Dans un « position paper » publié récemment, l’équipementier suédois Ericsson plaide pour une bascule du secteur vers des réseaux (5G) capables d’ajuster, à la volée, la performance délivrée selon l’usage. Objectif : monétiser une « connectivité différenciée » et automatiser l’exploitation du réseau.

Un tournant : de la 5G « best effort » à la connectivité différenciée

Ericsson part d’un constat : l’approche « taille unique » qui a dominé les débuts de la 5G atteint ses limites. La prochaine étape consiste à proposer, non plus une simple bande passante, mais un niveau de performance adapté au service — cloud gaming, réalité augmentée immersive, IoT critique — avec un engagement sur le résultat. L’équipementier parle de « connectivité différenciée », nouveau terrain de valeur pour les opérateurs, rendu possible par des réseaux à la fois haute performance et programmables.

Trois leviers technologiques au cœur du modèle

Le document identifie un triptyque qui soutient cette mutation :

  • IA pour absorber la complexité, comprendre des objectifs (intents) et décider en temps réel ;
  • silicium avancé co-conçu avec le logiciel pour conjuguer puissance, efficience énergétique et compacité. A noter que le « silicium avancé » désigne des puces de dernière génération (procédés de gravure fins) co-conçues matériel/logiciel pour maximiser performance et efficacité énergétique ;
  • ouverture (interfaces ouvertes, cloud-native, rApps) pour accélérer l’innovation et le contrôle fin du réseau.

C’est la combinaison de ces leviers qui crée le terrain de jeu des réseaux programmables.

D’abord des réseaux « high-performing »

Avant d’orchestrer à la demande, il faut un socle qui tienne la charge : couverture, capacité, débits et latence doivent être au rendez-vous, partout et de manière efficiente. Ericsson y ajoute deux impératifs : sobriété énergétique et résilience/sécurité.

À titre d’indications, l’équipementier avance qu’un passage 4G→5G sur son système radio peut réduire d’environ 30 % la consommation tout en multipliant par dix la capacité ; ses dernières unités Massive MIMO visent jusqu’à 30 % d’économie d’énergie et 50 % de carbone incorporé en moins par rapport à la génération précédente.

Côté cœur, le basculement vers le 5G Standalone et un Cloud Core dual-mode est présenté comme un levier de réduction de coûts et d’énergie pouvant atteindre 20 %.
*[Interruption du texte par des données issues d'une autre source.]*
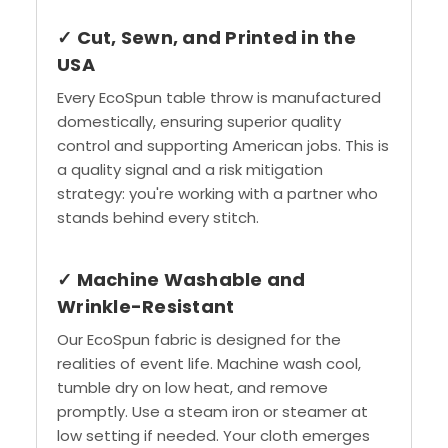
✓ Cut, Sewn, and Printed in the
USA
Every EcoSpun table throw is manufactured
domestically, ensuring superior quality
control and supporting American jobs. This is
a quality signal and a risk mitigation
strategy: you're working with a partner who
stands behind every stitch.
✓ Machine Washable and
Wrinkle-Resistant
Our EcoSpun fabric is designed for the
realities of event life. Machine wash cool,
tumble dry on low heat, and remove
promptly. Use a steam iron or steamer at
low setting if needed. Your cloth emerges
Sur la partie performance pure, le papier cite des briques comme Uplink Booster, Interference Sensing, Intelligent Cell Shaping ou encore la Carrier Aggregation avec Coverage Boost, et évoque un plan-utilisateur 5G capable d’atteindre des niveaux de ~20/10 Gb/s par utilisateur unique selon les cas d’usage. Il rappelle aussi, en s’appuyant sur ConsumerLab, que les opérateurs « quality-led » retiennent trois fois mieux leurs clients et sont près de deux fois plus susceptibles d’augmenter l’ARPU et les revenus mobiles d’au moins 1 % d’une année sur l’autre.
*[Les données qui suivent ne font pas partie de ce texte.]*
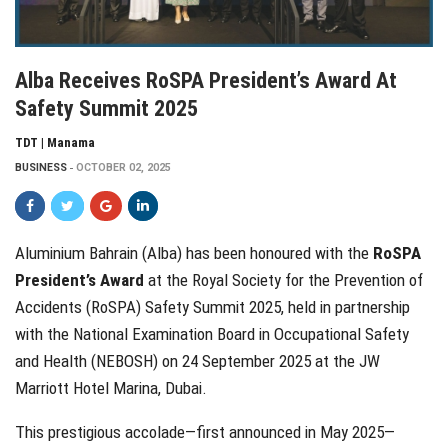
Alba Receives RoSPA President’s Award At
Safety Summit 2025
TDT | Manama
BUSINESS
OCTOBER 02, 2025
Aluminium Bahrain (Alba) has been honoured with the
RoSPA
President’s Award
at the Royal Society for the Prevention of
Accidents (RoSPA) Safety Summit 2025, held in partnership
with the National Examination Board in Occupational Safety
and Health (NEBOSH) on 24 September 2025 at the JW
Marriott Hotel Marina, Dubai.
This prestigious accolade—first announced in May 2025—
Programmabilité : de l’intent à l’action réseau

Le cœur de la démonstration réside dans la programmabilité : un réseau « comprend » un intent (par exemple « garantir une faible latence au jeu en nuage » ou « minimiser l’énergie en heures creuses ») et trouve seul la meilleure manière d’y parvenir, sans passer par des réglages manuels fastidieux. Pour cela, la service-awareness permet d’identifier le type de trafic (vidéo temps réel, FWA, MBB…) et d’aligner dynamiquement les ressources ; l’IA, distribuée (au site radio) ou centralisée (plateforme de M&O, rApps), orchestre et optimise en continu.

Et après : l’autonomie opérationnelle

La programmabilité ouvre la voie à des réseaux autonomes. Dans cette vision, l’exploitation bascule vers un mode « zero-touch », fondé sur des boucles fermées d’observation-décision-action et une gestion de bout en bout (RAN, transport, cœur). L’enjeu n’est pas seulement de tenir des SLA plus fins, mais aussi de scaler des milliers de services différenciés sans explosion des coûts d’exploitation.

Qu’en retenir côté opérateurs ?

Le message est clair : la valeur se déplace de la simple disponibilité de la 5G vers la capacité à piloter finement la performance selon l’usage, à l’exposer (APIs, SLA) et à automatiser l’ensemble. Les marchés où la concurrence se joue sur l’expérience — vidéo, jeu, usages professionnels critiques — seront les premiers bénéficiaires. Le chantier, lui, est transversal : modernisation radio, SA, rApps, IA opérationnelle, et culture d’ouverture.